START Data
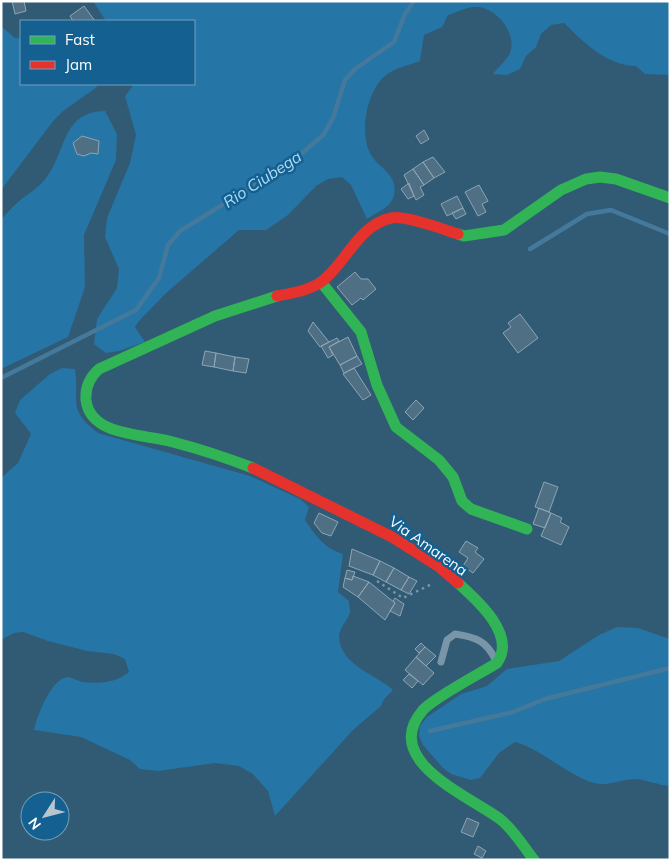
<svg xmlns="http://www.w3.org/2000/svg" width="671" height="861" font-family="Mulish,sans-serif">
  <rect width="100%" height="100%" fill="#315a74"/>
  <!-- green -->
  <path fill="#2575a6" d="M93 1H670V75L645 74 636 66C608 66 583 42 564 23L551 25 541 34 536 47 526 56 520 69 507 75 493 74C497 68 507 60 510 53 518 32 494 5 474 7 466 7 456 13 448 15L442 27 424 35 420 61C409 65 394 68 385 76 367 91 360 130 369 151 376 168 399 173 394 195 391 208 378 211 367 219L351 185 342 177 328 179 316 186 288 215 266 230H239L165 294 139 321 135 327 145 342 119 351 106 353 94 344 97 319 117 288 119 269 105 237 107 218 130 163 136 135 125 96 134 84H194V21H106Z
    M1 26 15 38H21V84H96L97 87 63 111 54 120 1 190Z
    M105 111 117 134 116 160 84 235 85 287 68 337 1 369V220C6 214 11 208 17 203 27 194 38 189 46 178 67 151 61 112 105 111Z
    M62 368 75 369C80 402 66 408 98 433L250 476 300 499 309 507 305 520C316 536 324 548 343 554L338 592 349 601C349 604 350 609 350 612 348 621 339 627 339 637 341 666 376 674 393 690L384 699 381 706 353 730 275 816 268 791 253 774 239 766 215 763 158 771 140 769 130 760 81 737 34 730C37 716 51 679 67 677 72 677 78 681 82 682 99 684 116 683 129 672L125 659 114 654 87 651 48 641 23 632 14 633 1 640V478L18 463 31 434 15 413 20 400 50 374Z
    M617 627 638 628 670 639V786C658 785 647 780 636 779 622 779 606 787 594 783 565 774 543 750 515 742L499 753 480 778 471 780 451 774 443 768 423 745 419 736 420 726 427 717 461 694 487 686 507 669 559 661 599 635Z"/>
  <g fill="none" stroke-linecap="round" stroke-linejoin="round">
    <!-- stream -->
    <path stroke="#44799b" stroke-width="4.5" d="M530 249 587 214 611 210 670 234
      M1 378 136 310 159 278 168 245 180 231 292 162 324 134 333 118 345 80 355 69 394 42 405 14 414 1
      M430 731 513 712 545 699 670 668"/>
  </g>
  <!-- building -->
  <path fill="#4e6f84" stroke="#8da6b5" d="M12 1H24L26 11 15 14Z
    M84 6 95 21H73L70 16Z
    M424 130 429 139 421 144 416 136Z
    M82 136 99 141 98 154 91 153 84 156 77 154 73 143Z
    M433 157 445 172 434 178 423 162Z
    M423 162 434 178 424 185 413 169Z
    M413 169 424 185 420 187 424 195 416 200 404 175Z
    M409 183 414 196 408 199 401 189Z
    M479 185 488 201 482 204 486 212 478 216 465 192Z
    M457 196 463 208 447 216 441 204Z
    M463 208 466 214 456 219 452 213Z
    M355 272 361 279H368L376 289 363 300 361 298 352 305 337 287Z
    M520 314 538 338 518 353 503 333 511 327 508 323Z
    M313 322 329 342 320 347 308 331Z
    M348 337 357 356 340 365 329 347Z
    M337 338 339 341 329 347 333 355 328 358 321 346Z
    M205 351 216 353 214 367 202 365Z
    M216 353 235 357 233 371 214 367Z
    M357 356 362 364 344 373 340 365Z
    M235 357 249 359 246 373 233 371Z
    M354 368 371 395 363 400 343 374Z
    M416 400 424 408 413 420 405 412Z
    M544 482 558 487 549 512 535 507Z
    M539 508 551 513 545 528 533 524Z
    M319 513 338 522 331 536 322 533 314 523Z
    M551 513 562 518 560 522 569 527 561 545 541 536Z
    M466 541 478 548 475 552 484 559 473 573 463 566 468 558 459 552Z
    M352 549 380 561 373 575 349 566Z
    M380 561 394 568 386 582 373 575Z
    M394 568 409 577 401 590 386 582Z
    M347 570 355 572 352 580 345 578Z
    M353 576 369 582 358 597 343 587 345 578 352 580Z
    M409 577 417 581 409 594 401 590Z
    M369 582 395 603 385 620 358 597Z
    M395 598 404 604 400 616 390 611 395 603 393 601Z
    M421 643 425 647 419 653 415 649Z
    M425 647 436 656 426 666 416 657Z
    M416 657 434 673 423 685 405 670Z
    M409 674 418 681 412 688 403 680Z
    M467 818 479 823 473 837 461 832Z
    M478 846 486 851 482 858 474 854Z"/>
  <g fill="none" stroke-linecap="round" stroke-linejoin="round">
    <!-- path -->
    <path stroke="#7896a7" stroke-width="2.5" stroke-dasharray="2.5 4" stroke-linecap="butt" d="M377 581 403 598 432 584"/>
    <!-- lane -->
    <path stroke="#7896a7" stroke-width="7" d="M441 662 447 640 455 634C476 637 487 641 496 661"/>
    <!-- fast -->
    <path stroke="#30b455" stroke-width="11" d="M458 234 464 236 504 230 561 190 586 179 600 177 616 179 670 198
      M321 282 361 332 377 385 396 427 439 460 453 477 462 501 471 509 527 529
      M253 468C227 458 200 449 173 442 146 434 90 437 86 400 85 387 90 377 99 369L215 316 277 296
      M458 583C477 600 517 635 497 663 481 673 433 698 423 710 380 760 467 795 500 819 514 830 523 846 534 860"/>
    <!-- jam -->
    <path stroke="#e5322d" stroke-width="11" d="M277 296C291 293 308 291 321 282 345 265 358 225 391 218 405 215 442 229 458 234
      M253 468 392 537 438 566 458 583"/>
  </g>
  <g text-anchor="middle" stroke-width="5" stroke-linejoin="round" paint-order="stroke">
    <!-- street labels -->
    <g font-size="15" fill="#fff" stroke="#146091">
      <text transform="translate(428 546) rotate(35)" y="5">Via Amarena</text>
    </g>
    <!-- water labels -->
    <g font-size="16" font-style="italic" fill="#acdcf8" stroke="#146091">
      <text transform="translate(262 179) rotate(-33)" y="6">Rio Ciubega</text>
    </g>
  </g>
  <!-- border -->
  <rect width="671" height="861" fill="none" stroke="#ffffff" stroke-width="5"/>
  <!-- legend -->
  <rect x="20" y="20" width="175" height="65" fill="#146091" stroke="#72a0bd"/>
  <rect x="30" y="36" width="25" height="8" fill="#30b455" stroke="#72a0bd"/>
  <text x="65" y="45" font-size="15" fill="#ffffff">Fast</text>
  <rect x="30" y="61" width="25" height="8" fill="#e5322d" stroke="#72a0bd"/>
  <text x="65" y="70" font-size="15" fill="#ffffff">Jam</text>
  <!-- north arrow -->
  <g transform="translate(45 816) rotate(234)"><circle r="24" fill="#146091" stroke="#72a0bd"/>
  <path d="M0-4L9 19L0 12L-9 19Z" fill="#b7c5ce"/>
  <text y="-8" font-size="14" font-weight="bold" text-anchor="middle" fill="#ffffff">N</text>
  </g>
</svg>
END Data
▸ **What is expected**
Identify every line above with the string "anchor" in it. Copy those lines.

▸ **Written answer**
  <g text-anchor="middle" stroke-width="5" stroke-linejoin="round" paint-order="stroke">
  <text y="-8" font-size="14" font-weight="bold" text-anchor="middle" fill="#ffffff">N</text>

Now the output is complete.